**SOURCE DOCUMENT:**

§

Sunday, December 22, 2019
4th Sunday of Advent
Liturgical Color: Violet
First reading: Isaiah 7:10–14
Responsorial Psalm: Psalm 24:1–2, 3–4, 5–6
Second reading: Romans 1:1–7
Gospel: Matthew 1:18–24
We pray, almighty God,
that, as the feast day of our salvation draws ever nearer,
so we may press forward all the more eagerly
to the worthy celebration of the mystery of your Son’s Nativity. – from the Postcommunion Prayer
Some parts of the readings for this day can seem obscure to even the most diligent reader. My purpose here is to shed some light on them by presenting what we know about them from biblical science and from the Church’s tradition.

§

**THE DATA:**
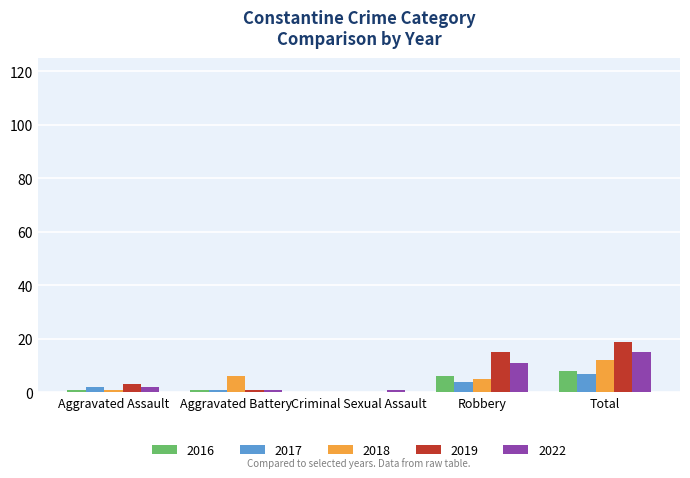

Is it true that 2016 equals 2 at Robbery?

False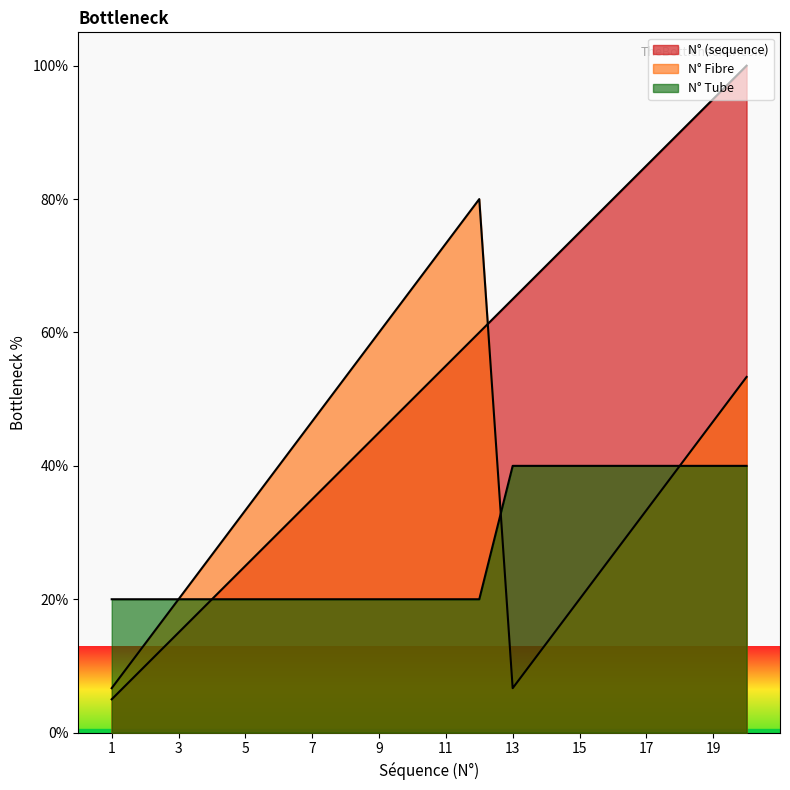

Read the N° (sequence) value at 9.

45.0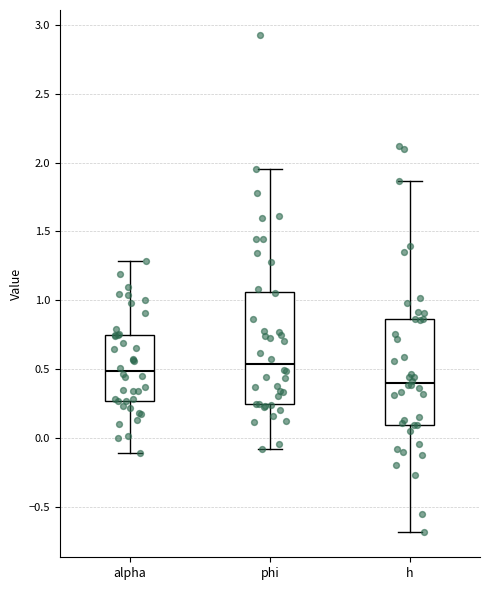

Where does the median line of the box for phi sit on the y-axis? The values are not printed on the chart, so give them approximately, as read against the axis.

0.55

§

**THE PROBLEM:** Write the next few paragraphs of the Fourth Sunday of Advent commentary, picking up after its last sentence. The listing isn't needed for this.

**REPLY:**
“And Ahaz said, ‘I will not ask and I will not tempt the Lord.’” It is not from humility but from pride that he does not wish to ask for a sign from the Lord. For although it is written in Deuteronomy, “You shall not tempt the Lord your God,” and the Savior would use this as testimony against the devil, when Ahaz was told to ask for a sign he should have fulfilled the commandment in obedience, especially since both Gideon and Manoah sought and received signs. Although it was according to the ambiguity of the Hebrew expression ulo enasse adonai that everyone translated this as “I will not tempt the Lord,” it can also be read as “I will not exalt the Lord.” For the impious king knew that if he had asked for a sign, he would have received one, and the Lord would have been glorified. Like a worshiper of idols, therefore, who sets up altars on all the street corners and on mountains and in forests, he also was a fanatic for capriciousness. He did not want to ask for a sign because he was commanded to do so. – St. Jerome, Commentary on Isaiah 3.7.12
Who but the true God would dare to command a king to do something he was disinclined to do? But God also knew that this king, Ahaz, would reject the command, resulting in unexpected consequences. And who but the great linguist and Bible expert, St. Jerome, would have known that the king’s response was ambiguous, so as to condemn his indifferentism.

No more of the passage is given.